Pero el problema existe y no se va a ir así nomás: que un gran amor excede la escala de nuestras vidas no significa que no exista, que no hayan grandes amores, y por cierto, no sólo conyugales. Está el amor de amistad, por ejemplo, que Aristóteles (y si mi apuran, el mismo Belloc) pone por encima de todos los demás. Está el amor a la Patria, que ciertamente puede ser un gran amor (y si no lo tienen ustedes, floripondios de cuarta, os aseguro que es obligación y que si no lo sienten así son reos de traición a la Patria). Puede haber otros “grandes amores” como los que algunos dicen haber profesado por el Patrón. De eso yo no sé nada, pero sí sé que todos esos amores también exceden la escala de los asuntos humanos, sí sé que siempre pasa algo, que alguien se muere, que todo se termina.
Acá abajo.
Mis queridos salvajes: las grandes amistades no sólo fueron celebradas por Raíssa Maritain, los antiguos la celebraron mejor que nadie y constituye uno de los diez grandes temas literarios (no hay más que diez, porque la vida humana tiene escala y hay un límite para todo). Pero excede la escala de la vida humana. Fíjense en la de Lewis y Tolkien, por ejemplo, íntimos amigos durante décadas. Siempre pasa algo, ¿no? Y al final se distanciaron un tanto. Y luego, Lewis se murió primero. Y Tolkien, al enterarse, se quería morir. Y luego se murió. Todo se termina.
Y el amor a la Patria, casi casi, exige la muerte, la reclama, la concita, la convoca. Porque como decía José Antonio, duele. Y más quiere uno a su país y más le tiene que doler. Porque la única manera de amar a la patria, lo decía Simone Weil, es con compasión. Dolor, padecimiento—muerte. Porque ese amor excede la escala de la vida humana, por eso uno ve a su país, y cómo está, y se quiere morir. Presumo, mis mal educados ignorantes, que no conocen las Odas de Horacio, ¿no?, ocupados como están mandándose mensajitos de texto. Pero podrían, quizá mandar éste: “Dulce et decorum est pro patria mori” que, más o menos traducido, quiere decir que constituye un gran privilegio poder morir por la patria, como esos grandes amantes de sus países, Péguy, Brasillach, Codreanu, José Antonio—la lista sería interminable. ¿Dije privilegio? Más que eso: es una recompensa. Un gran amor a la patria tiene una sola recompensa: la muerte. Porque el país es limitado, y lo que uno puede hacer por ella, es limitado. Pero un gran amor patriótico excede al país, excede la vida de quien la ama mucho. Como lo habría dicho aquel otro cura, ¿cómo se llamaba?, ¡ah sí!, Renaudière de Paulis—constituye una demasía. Como ese amor tan particular de Tomás Moro, o de Edmundo Campion, ¿no? Siempre pasa algo. Alguien se muere. Todo se termina.
Acá abajo.

==*==

TU CONSIGNA: Reproduce el pasaje del fragmento sobre los grandes amores que empieza con "Mis queridos salvajes: las" y sigue hasta "murió. Todo se termina.". Responde solo con lo que dice el fragmento.

DATOS EXTRAÍDOS:

==*==

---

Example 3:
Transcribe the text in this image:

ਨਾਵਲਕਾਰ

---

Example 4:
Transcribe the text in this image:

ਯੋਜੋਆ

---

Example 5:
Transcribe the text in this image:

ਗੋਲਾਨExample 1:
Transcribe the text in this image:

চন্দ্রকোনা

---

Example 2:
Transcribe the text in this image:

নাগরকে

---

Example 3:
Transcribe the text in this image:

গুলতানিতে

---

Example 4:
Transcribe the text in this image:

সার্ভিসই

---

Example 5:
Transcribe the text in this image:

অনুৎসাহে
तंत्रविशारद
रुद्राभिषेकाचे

==*==

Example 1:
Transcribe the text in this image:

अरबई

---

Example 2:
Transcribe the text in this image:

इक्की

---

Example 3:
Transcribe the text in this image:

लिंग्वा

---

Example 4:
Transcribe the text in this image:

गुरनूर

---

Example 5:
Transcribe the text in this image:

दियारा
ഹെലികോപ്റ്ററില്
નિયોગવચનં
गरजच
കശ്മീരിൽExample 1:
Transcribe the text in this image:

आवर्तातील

==*==

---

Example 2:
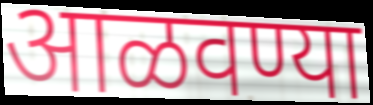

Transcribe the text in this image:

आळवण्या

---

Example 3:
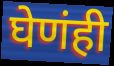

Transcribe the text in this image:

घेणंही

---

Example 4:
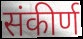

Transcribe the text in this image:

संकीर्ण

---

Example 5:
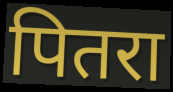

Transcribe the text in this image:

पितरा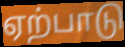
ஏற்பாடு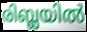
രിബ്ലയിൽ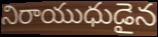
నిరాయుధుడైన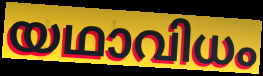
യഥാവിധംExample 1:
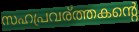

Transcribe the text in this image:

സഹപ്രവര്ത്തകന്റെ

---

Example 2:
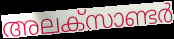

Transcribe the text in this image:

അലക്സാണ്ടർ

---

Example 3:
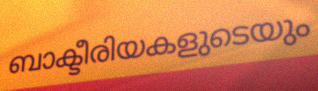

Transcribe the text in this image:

==*==

RESULTADO:
Mis queridos salvajes: las grandes amistades no sólo fueron celebradas por Raíssa Maritain, los antiguos la celebraron mejor que nadie y constituye uno de los diez grandes temas literarios (no hay más que diez, porque la vida humana tiene escala y hay un límite para todo). Pero excede la escala de la vida humana. Fíjense en la de Lewis y Tolkien, por ejemplo, íntimos amigos durante décadas. Siempre pasa algo, ¿no? Y al final se distanciaron un tanto. Y luego, Lewis se murió primero. Y Tolkien, al enterarse, se quería morir. Y luego se murió. Todo se termina.